Quantitative finance relies heavily on data to make informed decisions. Datasets are used as inputs to train machine learning models that quants need to construct and validate their strategies. These datasets encompass a wide range of financial market data, economic indicators and many so called alternative datasets. aisot’s Head of R&D, Dr.Nino Antulov-Fantulin and AI & Quant Advisory Lead Dr. Petter Kolm have released a dataset consisting of millisecond and minute frequency snapshots of trades and limit order books for BTC/USD (i.e. the Bitcoin / US dollars currency pair) from May 31, 2018 through September 30, 2018 from the Bitstamp exchange (https://www.bitstamp.net). Trade data is on a millisecond frequency. Limit order book snapshots are on minute frequency, with aggregated amounts for each price level with depth up to 5000 for the bid and ask sides.
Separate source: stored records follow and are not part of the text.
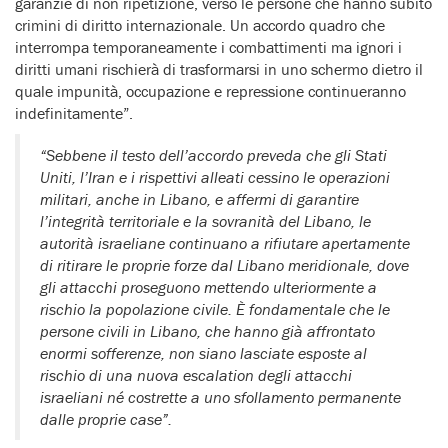
garanzie di non ripetizione, verso le persone che hanno subito
crimini di diritto internazionale. Un accordo quadro che
interrompa temporaneamente i combattimenti ma ignori i
diritti umani rischierà di trasformarsi in uno schermo dietro il
quale impunità, occupazione e repressione continueranno
indefinitamente”.
“Sebbene il testo dell’accordo preveda che gli Stati
Uniti, l’Iran e i rispettivi alleati cessino le operazioni
militari, anche in Libano, e affermi di garantire
l’integrità territoriale e la sovranità del Libano, le
autorità israeliane continuano a rifiutare apertamente
di ritirare le proprie forze dal Libano meridionale, dove
gli attacchi proseguono mettendo ulteriormente a
rischio la popolazione civile. È fondamentale che le
persone civili in Libano, che hanno già affrontato
enormi sofferenze, non siano lasciate esposte al
rischio di una nuova escalation degli attacchi
israeliani né costrette a uno sfollamento permanente
dalle proprie case”.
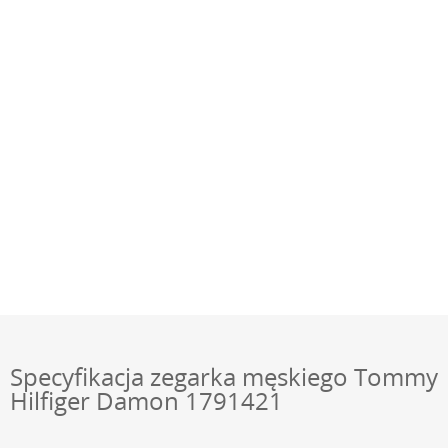
Specyfikacja zegarka męskiego Tommy
Hilfiger Damon 1791421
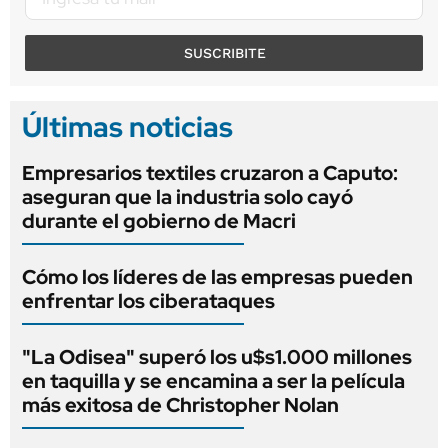
SUSCRIBITE
Últimas noticias
Empresarios textiles cruzaron a Caputo:
aseguran que la industria solo cayó
durante el gobierno de Macri
Cómo los líderes de las empresas pueden
enfrentar los ciberataques
"La Odisea" superó los u$s1.000 millones
en taquilla y se encamina a ser la película
más exitosa de Christopher Nolan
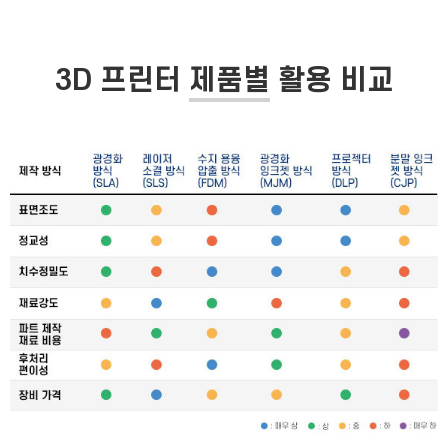
3D 프린터
제품별
활용 비교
Importance of publicly available datasets
Publicly available datasets and benchmarks are crucial for advancing Machine Learning. They provide a standardized basis for evaluating and comparing the performance of different algorithms and models, allowing researchers to objectively measure progress. Moreover, they democratize access to essential data, reducing barriers to entry for new researchers and fostering collaboration within the community. Another important role of publicly available datasets is to stimulate innovation by inspiring researchers to tackle challenging problems and develop novel techniques to achieve state-of-the-art results, ultimately driving the field forward.
In sub-fields of machine learning like computer vision, public datasets have proven to be pivotal for the advancement of the field. They facilitate model comparison, encourage innovation through healthy competition, and enable the development of more accurate and specialized algorithms, ultimately driving advancements in areas like image classification, object detection, 3D vision, medical imaging, and more. These resources serve as a foundation for standardized evaluation, transfer learning, and collaborative research efforts in the field.
In comparison to computer vision, the use of publicly available datasets is not yet common practice in quant finance. Rather than using public datasets, banks and asset managers purchase large amounts of data for in-house research and production. Without publicly available datasets, it is challenging to evaluate the effectiveness of models. Public datasets bring some obvious benefits to quant finance:
Similar to other ML fields such as computer vision, it is important to make more datasets publicly available for quantitative finance research. While research benchmarking is the most obvious benefit of public datasets, they also empower researchers, analysts, and investors to make data-driven decisions, develop innovative approaches, and ensure transparency and accountability in the financial industry. At a broader scale, their availability not only benefits professionals in the industry but can also contribute to the overall stability and integrity of financial markets worldwide.